Now that proximal control has been gained, the further steps are dissection of the aneurysm neck and clip application, as outlined earlier. With inferiorly projecting aneurysms (type 1), both sides of the neck are dissected in front beneath the anterior communicating artery (Fig. 6.2). With anterior projecting aneurysms (type 2), necessary neck dissection may be limited to the space in front of the anterior communicating artery (Fig. 6.3), but sometimes with a wide neck, the origins of the A2s stick to the neck and must be freed. As mentioned, identification and separation of the contralateral A2 may not be easy at this stage, and the situation may need clarification after applying a pilot clip on the aneurysm neck. Corresponding to the dissection, both clip branches are then passed beneath or in front of the anterior communicating artery, essentially parallel to the plane of the anterior communicating artery. Straight aneurysm clips usually fit well for type 1 and type 2 projections (Fig. 6.4). As mentioned before, we recommend temporary clipping of the ipsilateral A1 whenever the aneurysm neck is wider than the A1 diameter.
Fig. 6.2
Dissecting the aneurysm and identifying both A2 segments. The white material on the right of the chiasm is a gelatin pledget. Clipping and verification of adequate flow in both A2s by means of the micro-Doppler probe
Fig. 6.3
Anteriorly projecting anterior communicating aneurysm (type 2) approached from the right. Surgical field following careful removal of cisternal clot
Fig. 6.4
Clipping with a straight clip parallel to the anterior communicating artery
Following application of the pilot clip, the situs is now closely inspected.
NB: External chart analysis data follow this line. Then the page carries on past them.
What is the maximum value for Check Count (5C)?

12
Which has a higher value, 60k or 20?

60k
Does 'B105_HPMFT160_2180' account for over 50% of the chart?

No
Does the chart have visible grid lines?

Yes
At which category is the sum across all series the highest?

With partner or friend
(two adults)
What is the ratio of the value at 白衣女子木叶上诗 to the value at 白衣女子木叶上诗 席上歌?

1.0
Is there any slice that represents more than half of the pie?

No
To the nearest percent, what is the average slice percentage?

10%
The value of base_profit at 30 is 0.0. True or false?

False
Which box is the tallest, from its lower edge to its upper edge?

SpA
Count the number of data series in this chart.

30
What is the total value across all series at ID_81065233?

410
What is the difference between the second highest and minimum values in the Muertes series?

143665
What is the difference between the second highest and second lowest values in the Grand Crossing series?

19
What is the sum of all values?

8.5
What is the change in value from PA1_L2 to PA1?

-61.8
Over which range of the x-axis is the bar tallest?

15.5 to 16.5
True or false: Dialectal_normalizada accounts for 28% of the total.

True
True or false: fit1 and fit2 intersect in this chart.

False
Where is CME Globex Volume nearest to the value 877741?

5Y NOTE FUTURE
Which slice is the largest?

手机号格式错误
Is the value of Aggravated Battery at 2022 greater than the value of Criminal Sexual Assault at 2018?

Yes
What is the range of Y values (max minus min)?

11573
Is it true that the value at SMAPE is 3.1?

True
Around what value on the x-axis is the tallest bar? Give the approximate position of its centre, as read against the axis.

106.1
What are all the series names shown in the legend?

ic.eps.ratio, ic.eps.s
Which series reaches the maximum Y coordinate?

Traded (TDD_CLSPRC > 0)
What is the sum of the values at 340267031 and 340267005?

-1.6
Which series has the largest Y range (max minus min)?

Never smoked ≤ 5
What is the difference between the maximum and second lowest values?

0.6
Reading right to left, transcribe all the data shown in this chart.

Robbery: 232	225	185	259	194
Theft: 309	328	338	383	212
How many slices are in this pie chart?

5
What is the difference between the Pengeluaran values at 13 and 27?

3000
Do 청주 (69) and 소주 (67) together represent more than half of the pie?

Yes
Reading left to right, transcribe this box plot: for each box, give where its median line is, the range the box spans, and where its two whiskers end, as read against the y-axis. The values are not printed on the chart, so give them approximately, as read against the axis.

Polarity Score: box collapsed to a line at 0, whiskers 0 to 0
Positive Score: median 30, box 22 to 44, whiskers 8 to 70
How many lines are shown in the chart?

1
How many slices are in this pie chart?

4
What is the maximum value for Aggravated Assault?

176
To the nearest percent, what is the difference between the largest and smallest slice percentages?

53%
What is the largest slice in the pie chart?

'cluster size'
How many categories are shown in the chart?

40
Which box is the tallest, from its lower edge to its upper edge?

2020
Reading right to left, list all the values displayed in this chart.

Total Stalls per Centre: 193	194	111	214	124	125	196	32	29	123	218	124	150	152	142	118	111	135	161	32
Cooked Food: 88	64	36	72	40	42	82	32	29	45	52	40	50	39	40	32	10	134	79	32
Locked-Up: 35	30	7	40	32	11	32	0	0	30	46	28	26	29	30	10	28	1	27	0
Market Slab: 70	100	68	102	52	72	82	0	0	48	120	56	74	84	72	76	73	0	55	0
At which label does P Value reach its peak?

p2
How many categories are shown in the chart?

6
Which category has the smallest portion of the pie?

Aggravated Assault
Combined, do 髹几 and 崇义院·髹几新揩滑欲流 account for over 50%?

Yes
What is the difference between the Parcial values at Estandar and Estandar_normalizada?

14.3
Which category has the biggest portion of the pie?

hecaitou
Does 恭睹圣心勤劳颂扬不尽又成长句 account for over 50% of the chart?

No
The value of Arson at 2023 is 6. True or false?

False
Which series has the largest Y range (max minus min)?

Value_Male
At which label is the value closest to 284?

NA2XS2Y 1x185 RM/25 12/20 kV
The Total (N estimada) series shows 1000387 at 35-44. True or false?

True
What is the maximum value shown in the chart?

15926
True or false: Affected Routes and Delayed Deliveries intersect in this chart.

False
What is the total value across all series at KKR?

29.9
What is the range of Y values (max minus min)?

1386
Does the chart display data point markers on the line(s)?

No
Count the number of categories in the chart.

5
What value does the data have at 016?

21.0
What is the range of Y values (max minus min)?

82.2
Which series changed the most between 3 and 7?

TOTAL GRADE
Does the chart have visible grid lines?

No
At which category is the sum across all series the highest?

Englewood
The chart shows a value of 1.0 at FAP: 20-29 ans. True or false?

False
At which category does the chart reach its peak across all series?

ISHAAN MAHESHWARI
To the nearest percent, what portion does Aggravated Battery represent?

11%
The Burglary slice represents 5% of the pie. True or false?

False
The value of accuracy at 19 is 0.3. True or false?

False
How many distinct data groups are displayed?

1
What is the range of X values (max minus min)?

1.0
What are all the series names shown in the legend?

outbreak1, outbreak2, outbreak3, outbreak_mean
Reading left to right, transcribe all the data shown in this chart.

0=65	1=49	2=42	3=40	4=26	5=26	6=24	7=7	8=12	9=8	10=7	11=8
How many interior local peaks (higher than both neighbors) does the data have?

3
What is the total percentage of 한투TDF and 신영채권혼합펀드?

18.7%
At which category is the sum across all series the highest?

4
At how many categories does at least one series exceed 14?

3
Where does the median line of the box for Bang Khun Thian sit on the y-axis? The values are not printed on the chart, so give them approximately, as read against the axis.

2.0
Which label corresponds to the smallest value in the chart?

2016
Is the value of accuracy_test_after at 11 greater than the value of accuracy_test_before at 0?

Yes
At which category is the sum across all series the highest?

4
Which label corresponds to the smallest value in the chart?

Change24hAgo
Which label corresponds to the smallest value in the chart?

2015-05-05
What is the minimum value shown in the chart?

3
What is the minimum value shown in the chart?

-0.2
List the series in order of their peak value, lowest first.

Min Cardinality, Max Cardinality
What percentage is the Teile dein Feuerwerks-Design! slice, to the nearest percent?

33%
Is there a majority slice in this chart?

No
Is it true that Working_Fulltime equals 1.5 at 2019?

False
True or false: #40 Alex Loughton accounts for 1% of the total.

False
Both branches are checked to see that the aneurysm neck is completely obliterated and a cerebral artery has not been trapped. Now the contralateral A2 origin must be identified. If the clip has grasped the contralateral A2, a second parallel clip should be applied a bit higher on the aneurysm neck. The first clip can then be corrected, possibly after additional dissection of the A2 origin and separation from the neck. Anatomic variations of the A2 segments must be kept in mind at this stage. The most common error is to ignore the situation in which there are three A2 segments.